Haefliger David, Mina Lynn, Guidi Monia, Marzolini Catia, Thoueille Paul, Rothuizen Laura E, Thoma Yann, Decosterd Laurent A, Guery Benoit, Girardin François R, Buclin Thierry
Service of Clinical Pharmacology, Lausanne University Hospital and University of Lausanne, Rue du Bugnon 17, 1011, Lausanne, Switzerland.
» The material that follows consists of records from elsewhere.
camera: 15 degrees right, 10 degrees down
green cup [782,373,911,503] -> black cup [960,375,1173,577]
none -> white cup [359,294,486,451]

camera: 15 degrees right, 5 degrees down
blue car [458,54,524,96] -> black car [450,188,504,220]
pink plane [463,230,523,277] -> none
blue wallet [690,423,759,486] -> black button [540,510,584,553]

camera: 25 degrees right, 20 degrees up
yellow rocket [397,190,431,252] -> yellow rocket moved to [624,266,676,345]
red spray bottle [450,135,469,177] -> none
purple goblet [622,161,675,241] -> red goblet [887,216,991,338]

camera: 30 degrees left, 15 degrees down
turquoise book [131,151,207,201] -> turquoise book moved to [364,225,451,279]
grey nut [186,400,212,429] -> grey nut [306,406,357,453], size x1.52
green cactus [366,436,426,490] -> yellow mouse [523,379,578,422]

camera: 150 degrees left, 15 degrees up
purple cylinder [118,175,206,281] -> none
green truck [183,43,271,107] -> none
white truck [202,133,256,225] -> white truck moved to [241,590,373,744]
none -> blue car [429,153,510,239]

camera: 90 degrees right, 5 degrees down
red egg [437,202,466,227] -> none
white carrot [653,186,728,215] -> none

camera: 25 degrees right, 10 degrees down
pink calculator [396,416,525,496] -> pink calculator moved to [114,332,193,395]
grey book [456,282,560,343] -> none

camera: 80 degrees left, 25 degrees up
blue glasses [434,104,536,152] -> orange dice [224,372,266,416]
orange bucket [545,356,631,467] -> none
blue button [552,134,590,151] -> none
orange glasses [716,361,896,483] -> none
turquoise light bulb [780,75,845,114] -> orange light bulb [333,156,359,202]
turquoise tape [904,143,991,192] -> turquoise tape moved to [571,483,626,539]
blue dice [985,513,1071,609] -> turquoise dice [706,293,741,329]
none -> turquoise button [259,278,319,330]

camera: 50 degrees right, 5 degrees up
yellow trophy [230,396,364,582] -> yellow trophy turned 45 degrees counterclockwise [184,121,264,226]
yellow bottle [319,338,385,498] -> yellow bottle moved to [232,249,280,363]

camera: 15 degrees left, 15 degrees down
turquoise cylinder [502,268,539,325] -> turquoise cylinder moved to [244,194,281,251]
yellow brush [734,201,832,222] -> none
Centre for Research and Innovation in Clinical Pharmaceutical Sciences, Lausanne University Hospital and University of Lausanne, Lausanne, Switzerland.
J Antimicrob Chemother. 2025 Mar 3;80(3):840-847. doi: 10.1093/jac/dkaf007.
Model-informed precision dosing (MIPD) combines population pharmacokinetic knowledge with therapeutic drug monitoring (TDM) to optimize dosage adjustment. It could improve target concentration attainment over empirical TDM, still widely practised for broad-spectrum antibiotics.
To evaluate the respective performance of TDM and MIPD in achieving target piperacillin exposure.
Measurements from 80 courses of intermittent piperacillin infusions, each with two TDM samples, were retrospectively submitted to our MIPD software TUCUXI. We considered six dosage adjustment strategies: identical dosage for all (4000 mg q8h), actual initial dosage (chart-based), actual empirical adjustment following first TDM, a priori MIPD-based dosage, a posteriori MIPD-based adjustment after first TDM and MIPD including both TDM measurements. Dosing strategies were compared regarding daily dosage, trough levels distribution and PTA (with target trough 8-32 mg/L).
Median trough concentration fell within 8-32 mg/L for all strategies except a priori MIPD-based dosage (42 mg/L). Distributions of trough concentrations predicted with the six dosage adjustment strategies showed significant differences, with both a posteriori MIPD-based strategies best reducing their standard deviation (P < 0.001). PTA of 32%, 32%, 55%, 29%, 83% and 94% were estimated, respectively for the six strategies (P < 0.001). Poor performance of a priori MIPD-based dosage did not hinder a posteriori MIPD-based strategies from significantly improving target attainment.
Whilst empirical TDM improves exposure standardization and target attainment compared with no TDM, MIPD can still bring further improvement. Prospective trials remain warranted to confirm MIPD benefits not only on target attainment but also on clinical endpoints.
模型指导的精准给药(MIPD)将群体药代动力学知识与治疗药物监测(TDM)相结合,以优化剂量调整。与经验性TDM相比,它可以提高目标浓度的达成率,经验性TDM目前仍广泛应用于广谱抗生素。
评估TDM和MIPD在实现哌拉西林目标暴露方面的各自性能。
回顾性地将80个间歇输注哌拉西林疗程的测量数据(每个疗程有两个TDM样本)输入我们的MIPD软件TUCUXI。我们考虑了六种剂量调整策略:所有人相同剂量(4000mg,每8小时一次)、实际初始剂量(基于图表)、首次TDM后实际经验性调整、基于先验MIPD的剂量、首次TDM后基于后验MIPD的调整以及包括两次TDM测量的MIPD。比较了各给药策略在每日剂量、谷浓度分布和PTA(目标谷浓度为8 - 32mg/L)方面的情况。
除基于先验MIPD的剂量(42mg/L)外,所有策略的中位谷浓度均落在8 - 32mg/L范围内。六种剂量调整策略预测的谷浓度分布显示出显著差异,基于后验MIPD的两种策略在降低标准差方面效果最佳(P < 0.001)。六种策略的PTA分别估计为32%、32%、55%、29%、83%和94%(P < 0.001)。基于先验MIPD的剂量表现不佳并不妨碍基于后验MIPD的策略显著提高目标达成率。
虽然与不进行TDM相比,经验性TDM改善了暴露标准化和目标达成率,但MIPD仍可带来进一步改善。仍有必要进行前瞻性试验,以确认MIPD不仅在目标达成方面,而且在临床终点方面的益处。